## Task statement
Reproduce the section of the airplane velocity explanation that begins with the words containing "Knowing two components" and ends with "suggested the problem.", substituting "magnitude" for "amplitude".

## Text segment
Question

An airplane is flying on a compass heading(bearing) of 340 degrees art 325 mph. A wind is blowing with the bearing 320 degrees at 40 mph, how do you find the component form of the velocity of the airplane?

Answer 1

Below are the formulas for X- and Y-components of the resulting movement as well as the amplitude and angle of this movement (all angles are measured according to trigonometric standard).

Explanation:

In navigation the angle of the course (on a compass) is counted clockwise from the North (so, the direction to the North is `0^o`, to the East is `90^0`, to the South is `180^o` and to the West is `270^o`).
The North on most maps is a vertically up direction.
In coordinate Geometry and Trigonometry, which we will use, angles are measured counterclockwise from the positive direction of the horizontal X-axis (the East on most maps).

Let's make a simple transformation into Trigonometric standard using the direction to the East as an X-axis.:
`340^o` on a compass is `90^o +(360^o -340^o)=110^o` counterclockwise from the X-axis.
`320^o` on a compass is `90^o +(360^o -320^o)=130^o` counterclockwise from the X-axis.

This is a problem on addition of two vectors. Each is defined by its amplitude and angle of direction:
airplane (vector `A`) has amplitude `325` (`mph`) and angle `110^o`;
wind (vector `W`) has amplitude `40` (`mph`) and angle `130^o`.

To add these two vectors, we represent both as sums of X-component and Y-component:
`A_X = 345*cos(110^o)`
`A_Y = 345*sin(110^o)`
`W_X = 40*cos(130^o)`
`W_Y = 40*sin(130^0)`

Both X-components act along the same direction, both Y-components act along the same direction. So, we can add X-components to get an X-component of the resulting movement and add Y-components to get a Y-component of the resulting movement.

`(A+W)_X = A_X + W_X = 345*cos(110^o)+40*cos(130^o)`
`(A+W)_Y = A_Y + W_Y = 345*sin(110^o)+40*sin(130^o)`

Knowing two components of the resulting vector of movement, we can easily determine the amplitude `|A+W|` and direction `/_(A+W)` of the resulting vector:

`|A+W| = sqrt((A+W)_X^2+(A+W)_Y^2)`

`/_(A+W) = arctan[(A+W)_Y/(A+W)_X]`

We leave the calculations to the person who suggested the problem.

If it's necessary to express the angle `/_(A+W)` in compass format (`/_alpha`) from its standard trigonometric format (`/_beta`), use the conversion formula
`/_alpha = 360^o-(/_beta-90^o) = 450^o-/_beta`
(if the result is greater than `360^o`, subtract `360^o`)

## Data section
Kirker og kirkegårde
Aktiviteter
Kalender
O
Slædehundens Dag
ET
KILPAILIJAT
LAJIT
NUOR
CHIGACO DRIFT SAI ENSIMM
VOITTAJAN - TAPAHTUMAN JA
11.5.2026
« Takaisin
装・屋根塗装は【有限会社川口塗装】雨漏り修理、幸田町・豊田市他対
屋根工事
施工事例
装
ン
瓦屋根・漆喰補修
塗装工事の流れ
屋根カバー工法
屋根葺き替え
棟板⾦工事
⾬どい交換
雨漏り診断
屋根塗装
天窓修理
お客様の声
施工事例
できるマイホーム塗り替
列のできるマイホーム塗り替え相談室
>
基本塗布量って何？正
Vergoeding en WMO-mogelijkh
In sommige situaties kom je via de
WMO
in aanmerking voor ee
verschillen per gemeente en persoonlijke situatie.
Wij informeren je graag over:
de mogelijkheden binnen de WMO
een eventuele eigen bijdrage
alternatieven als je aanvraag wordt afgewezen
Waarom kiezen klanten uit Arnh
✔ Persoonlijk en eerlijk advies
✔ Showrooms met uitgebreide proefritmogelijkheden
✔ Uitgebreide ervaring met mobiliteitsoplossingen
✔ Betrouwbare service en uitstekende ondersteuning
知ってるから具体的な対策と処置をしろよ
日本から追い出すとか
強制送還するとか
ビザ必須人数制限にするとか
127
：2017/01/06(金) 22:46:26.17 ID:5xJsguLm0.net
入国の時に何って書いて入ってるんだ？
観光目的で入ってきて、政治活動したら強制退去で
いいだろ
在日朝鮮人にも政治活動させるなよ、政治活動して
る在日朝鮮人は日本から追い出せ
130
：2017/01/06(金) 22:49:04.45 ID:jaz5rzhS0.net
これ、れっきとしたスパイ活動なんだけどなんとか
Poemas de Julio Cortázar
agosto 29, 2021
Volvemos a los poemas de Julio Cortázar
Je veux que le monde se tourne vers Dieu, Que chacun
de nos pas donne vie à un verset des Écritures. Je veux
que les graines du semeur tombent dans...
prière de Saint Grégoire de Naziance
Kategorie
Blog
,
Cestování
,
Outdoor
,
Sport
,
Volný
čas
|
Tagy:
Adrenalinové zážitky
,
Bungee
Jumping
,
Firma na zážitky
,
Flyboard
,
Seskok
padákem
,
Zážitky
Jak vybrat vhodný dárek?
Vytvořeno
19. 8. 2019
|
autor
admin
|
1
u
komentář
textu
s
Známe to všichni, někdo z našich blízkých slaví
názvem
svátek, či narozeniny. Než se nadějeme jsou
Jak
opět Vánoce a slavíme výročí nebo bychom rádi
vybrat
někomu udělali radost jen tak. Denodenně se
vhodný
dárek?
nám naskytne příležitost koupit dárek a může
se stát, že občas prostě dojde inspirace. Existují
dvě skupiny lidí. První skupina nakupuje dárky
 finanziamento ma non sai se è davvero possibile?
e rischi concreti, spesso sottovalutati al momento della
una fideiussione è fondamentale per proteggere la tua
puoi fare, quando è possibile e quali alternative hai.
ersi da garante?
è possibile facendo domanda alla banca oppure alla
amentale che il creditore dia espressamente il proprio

## Expected answer
Knowing two components of the resulting vector of movement, we can easily determine the magnitude `|A+W|` and direction `/_(A+W)` of the resulting vector:

`|A+W| = sqrt((A+W)_X^2+(A+W)_Y^2)`

`/_(A+W) = arctan[(A+W)_Y/(A+W)_X]`

We leave the calculations to the person who suggested the problem.